One study looked at the impact of inflammatory foods on the onset of heart disease.

May your diet be your only medicine. A study published in the Journal of the American College of Cardiology sought to assess the positive effects of consuming certain foods on lowering the risk of inflammation and heart disease. Chronic inflammation plays an important role in the development of heart disease and stroke.

For this study, the researchers analyzed data from more than 210,000 people. They all completed a survey every four years to check their food intake. “Using a food index to assess inflammation levels, we found that eating patterns with higher inflammatory potential were associated with increased rates of cardiovascular disease,” said Jun Li, MD, PhD, senior author study and research scientist in the Department of Nutrition at Harvard TH Chan School of Public Health. Before continuing: "Our study is among the first to link a dietary inflammatory index with a long-term risk of cardiovascular disease."

 Opt for spinach and carrots 

 According to this study, those who followed pro-inflammatory diets had a 46% higher risk of developing heart disease than those who did not. In addition, 28% also had a higher risk of stroke, compared to those on anti-inflammatory diets. Based on these results, the researchers recommend consuming foods with higher levels of antioxidants and fiber to help fight inflammation.

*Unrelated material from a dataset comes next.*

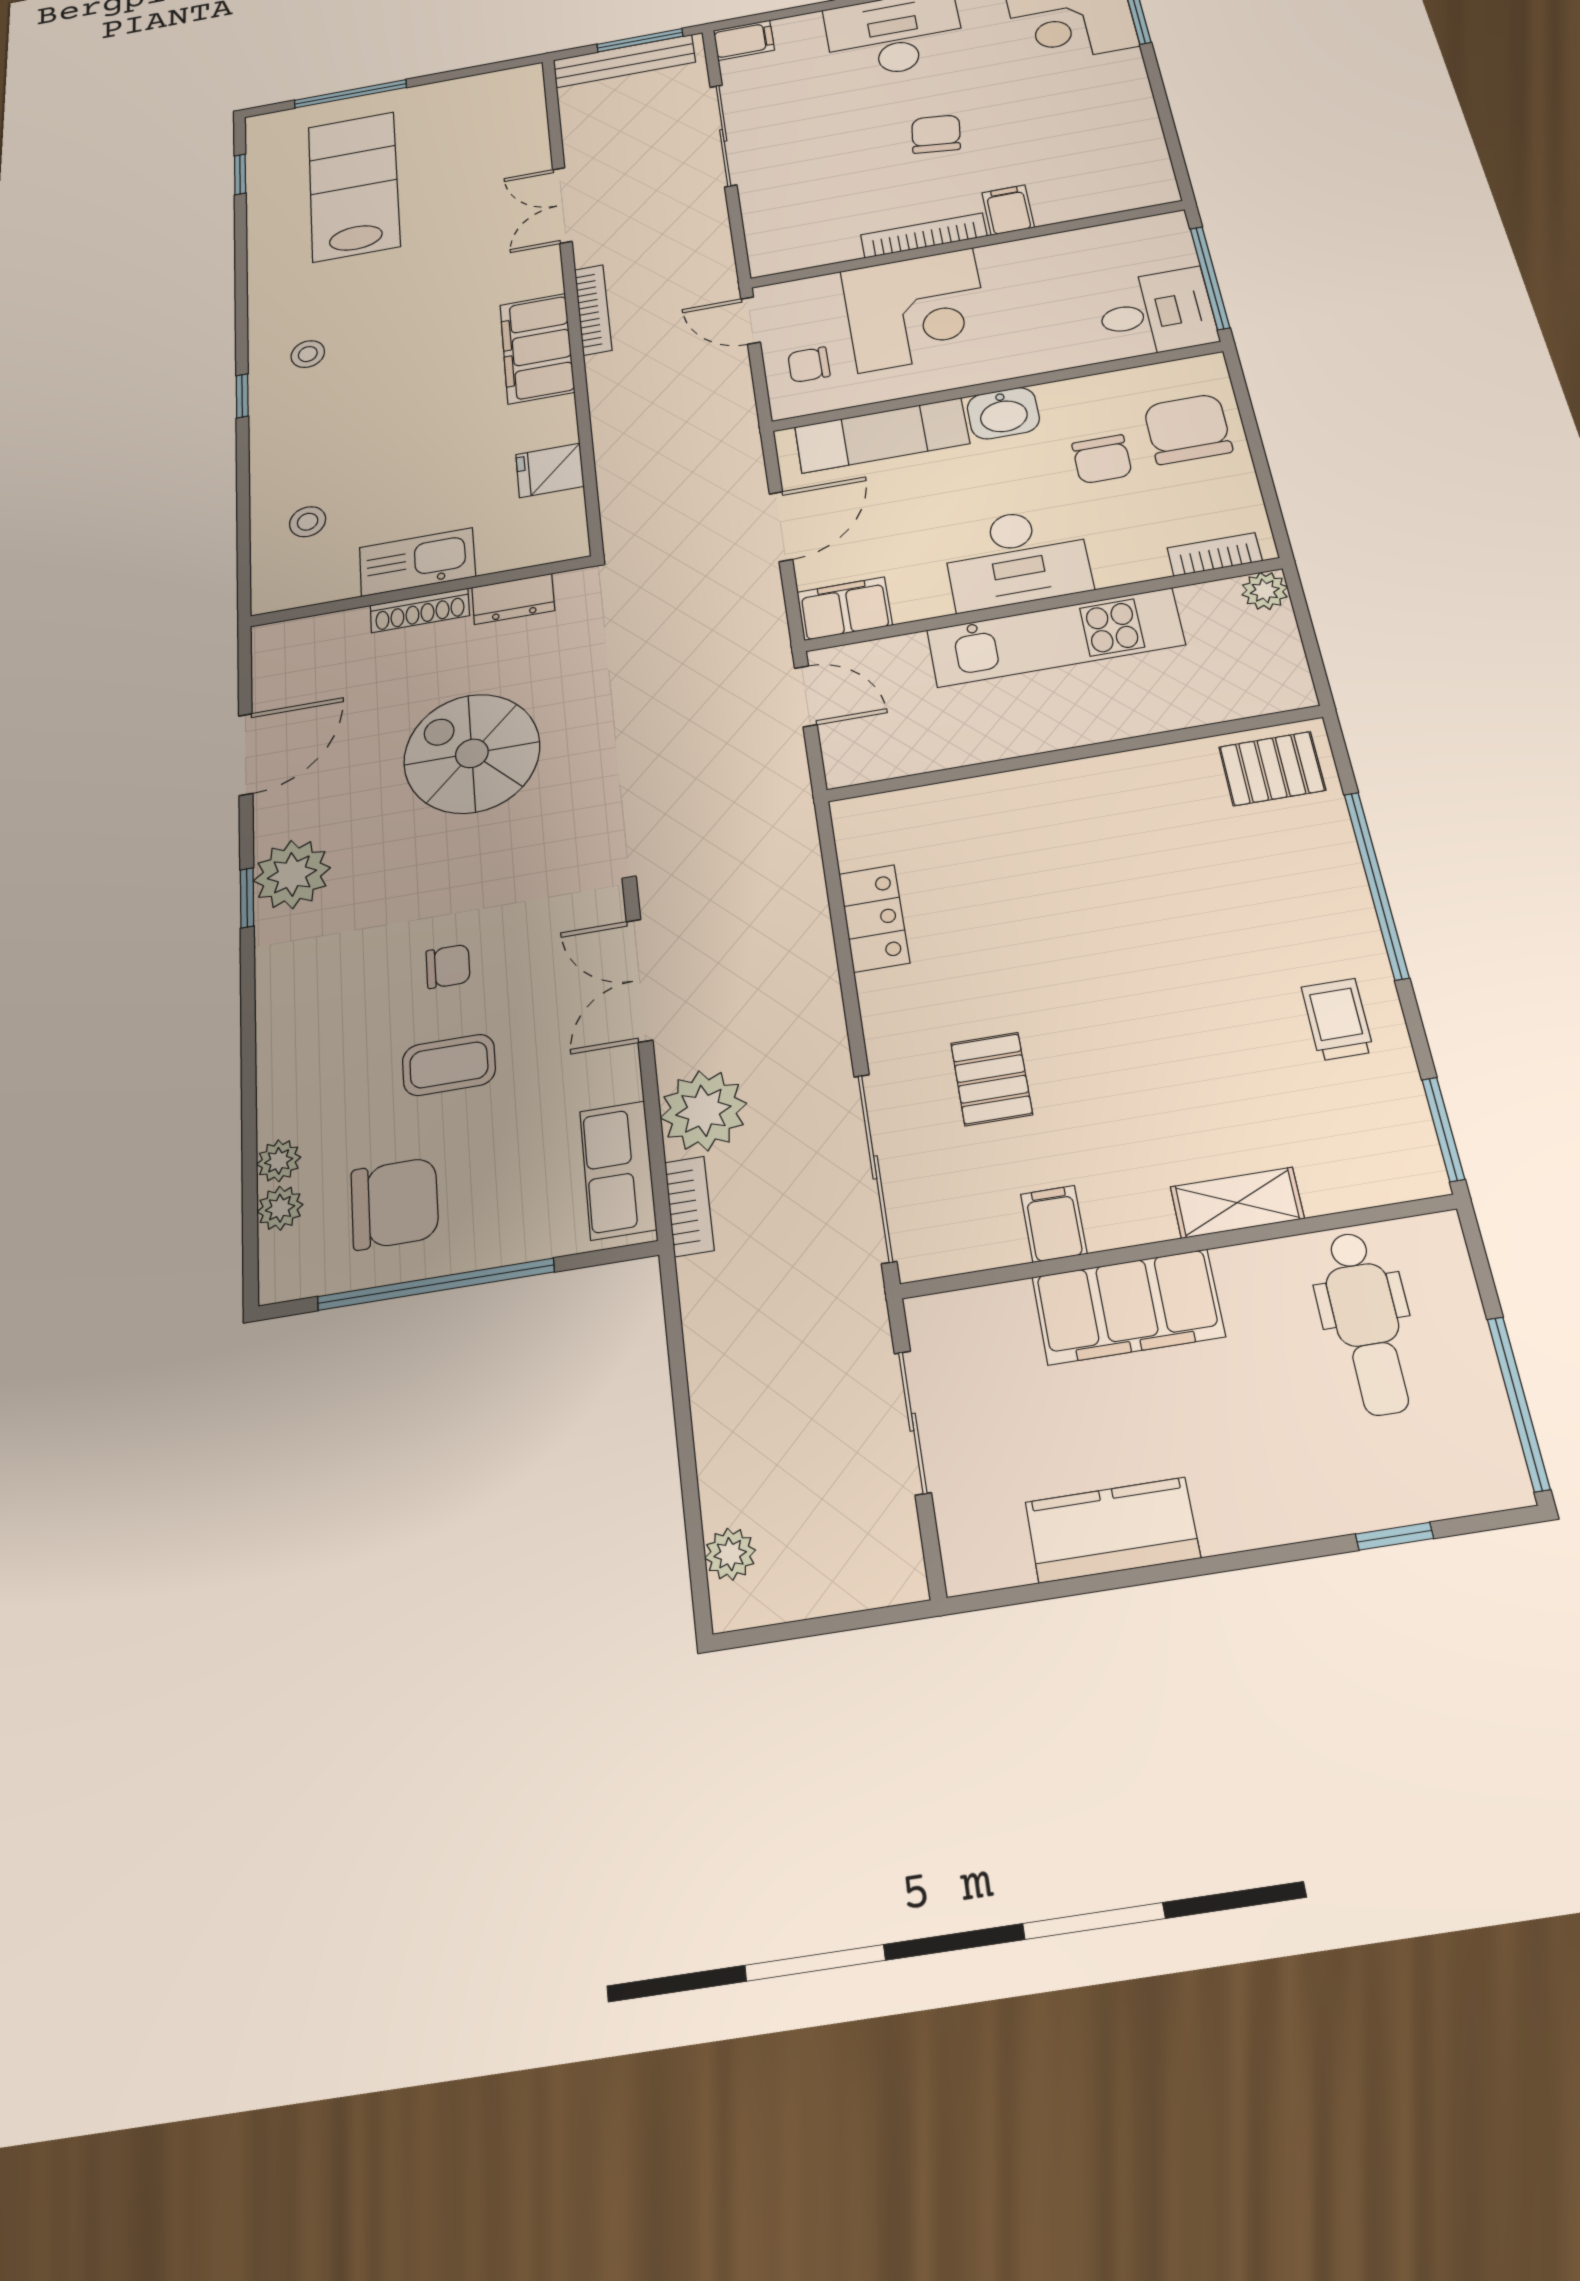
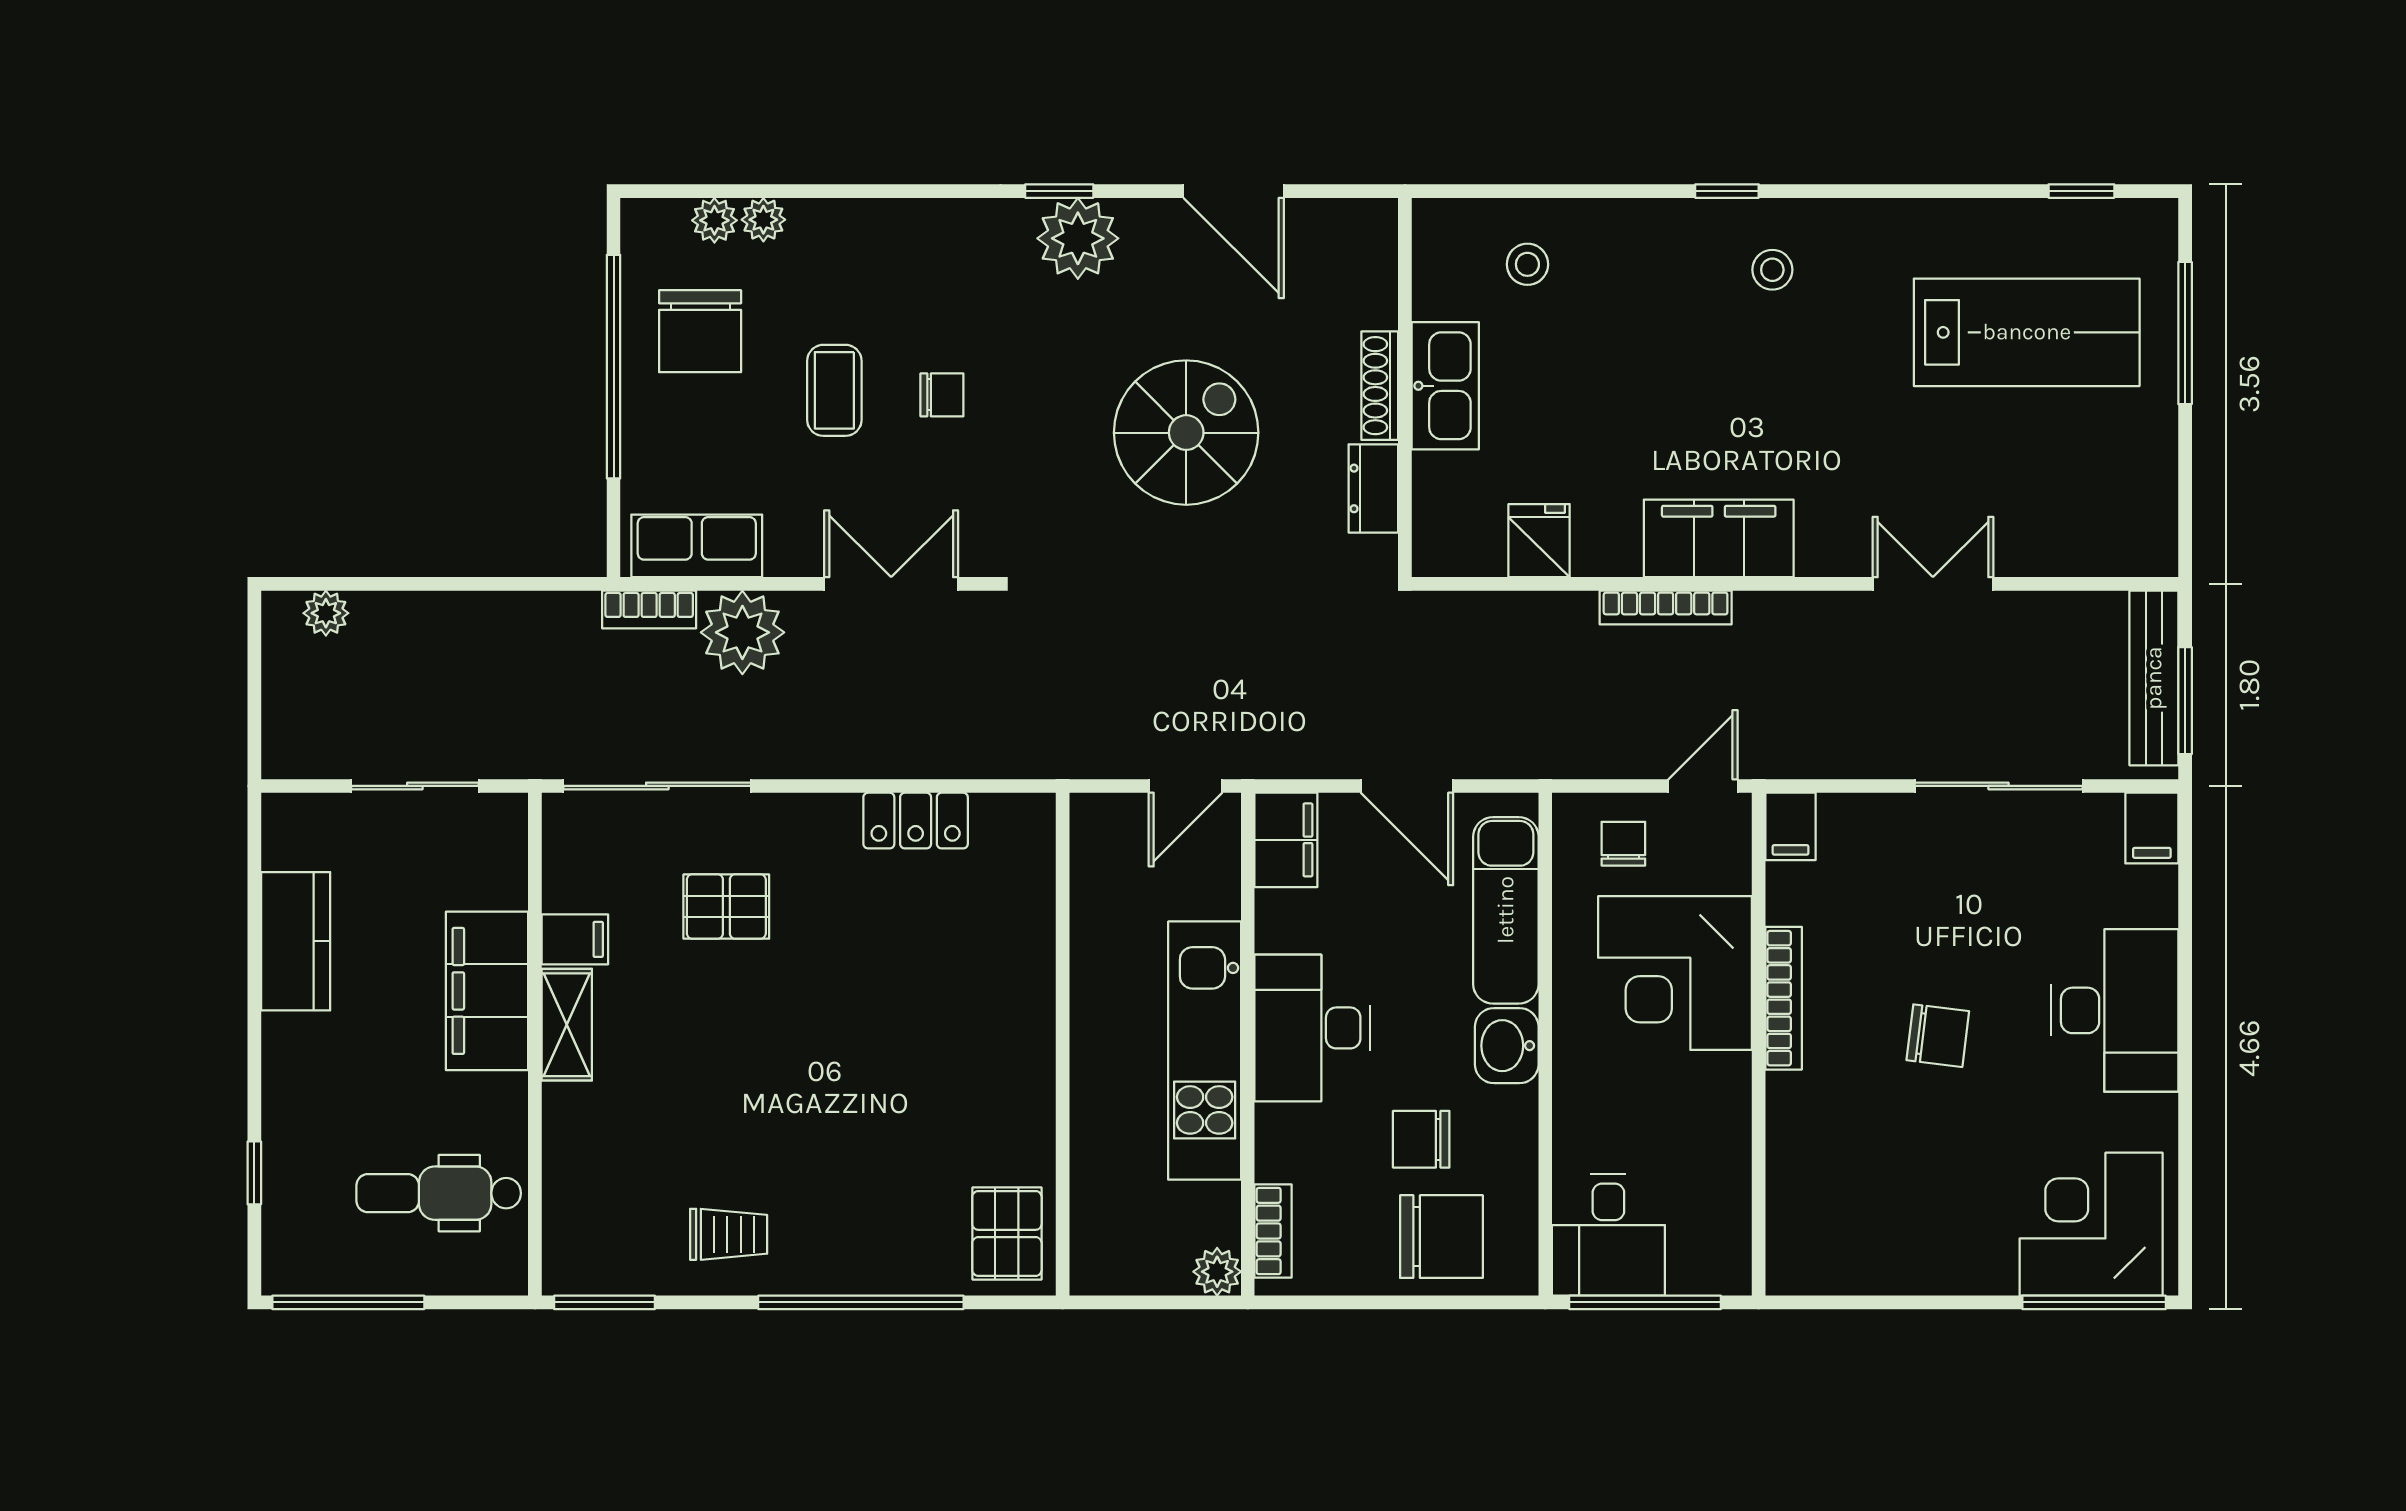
filing cabinet: (1008, 210) -> (1791, 826), moved, turned 90
bookcase: (593, 310) -> (1666, 608), moved
chair: (448, 966) -> (942, 395), turned -90
shelving: (1237, 1203) -> (567, 1025), moved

Thus, they encourage eating green leafy vegetables (kale, spinach, cabbage, arugula), yellow vegetables (pumpkin, yellow peppers, beans, carrots), whole grains, coffee, tea, etc. To make an ideal plate, they recommend limiting the intake of refined sugars and grains, fried foods, sodas and restricting processed, red and organ meat. 

Include nuts in your diet 

 "Better knowledge of the health protection provided by different foods and diets should provide the basis for designing even healthier diets to protect against heart disease. When choosing foods in our diet, we must indeed be wary of their pro-inflammatory and anti-inflammatory potential, "assures Ramon Estruch, MD, PhD, senior consultant in the department of internal medicine at the hospital clinic in Barcelona, Spain. 

Another study investigated the benefits of incorporating nuts into your diet. For this, 634 participants were given either a nut-free diet or a nut-free diet (about 30 to 60 grams per day). Result? Those who dieted with nuts showed significantly reduced levels of inflammation in the body in six of the ten inflammatory biomarkers tested.